◆ About this exercise:
Can you swap "Beste match" for "Beste resultaat" everywhere in the listing below and give all its lines again with nothing else changed, leaving out the pictures?

◆ Page images and extracted text:
--------------------------------

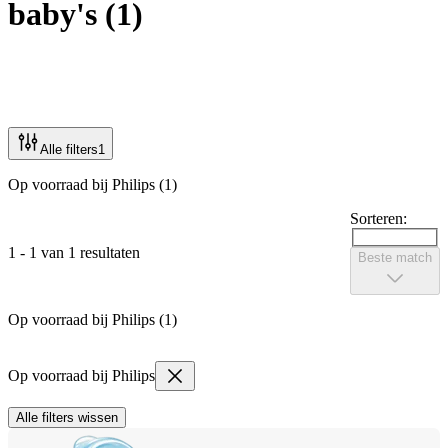
baby's
(
1
)
Alle filters
1
Op voorraad bij Philips (1)
Sorteren:
1 - 1 van 1 resultaten
Beste match
Op voorraad bij Philips (1)
Op voorraad bij Philips
Alle filters wissen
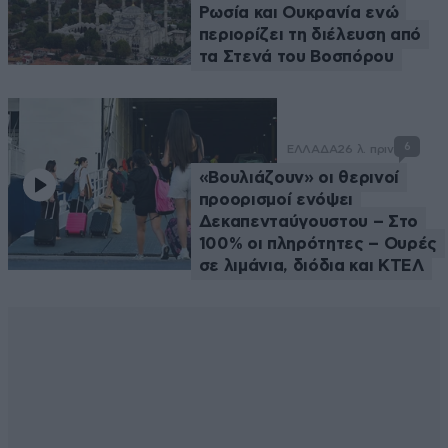
Ρωσία και Ουκρανία ενώ
περιορίζει τη διέλευση από
τα Στενά του Βοσπόρου
6
ΕΛΛΑΔΑ
26 λ. πριν
«Βουλιάζουν» οι θερινοί
προορισμοί ενόψει
Δεκαπενταύγουστου – Στο
100% οι πληρότητες – Ουρές
σε λιμάνια, διόδια και ΚΤΕΛ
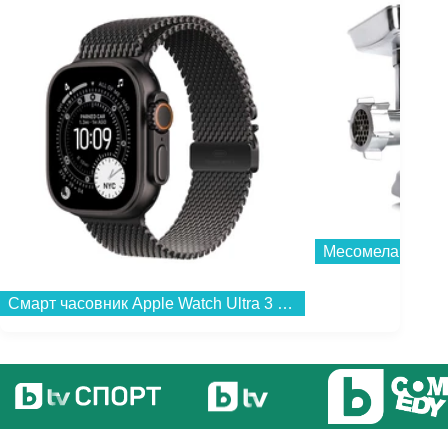
Месомелачка Roh
Смарт часовник Apple Watch Ultra 3 49mm Black/Milanese L mf1t4 , 1.98...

--------------------------------

◆ Reply:
baby's
(
1
)
Alle filters
1
Op voorraad bij Philips (1)
Sorteren:
1 - 1 van 1 resultaten
Beste resultaat
Op voorraad bij Philips (1)
Op voorraad bij Philips
Alle filters wissen
Ρωσία και Ουκρανία ενώ
περιορίζει τη διέλευση από
τα Στενά του Βοσπόρου
6
ΕΛΛΑΔΑ
26 λ. πριν
«Βουλιάζουν» οι θερινοί
προορισμοί ενόψει
Δεκαπενταύγουστου – Στο
100% οι πληρότητες – Ουρές
σε λιμάνια, διόδια και ΚΤΕΛ
Месомелачка Roh
Смарт часовник Apple Watch Ultra 3 49mm Black/Milanese L mf1t4 , 1.98...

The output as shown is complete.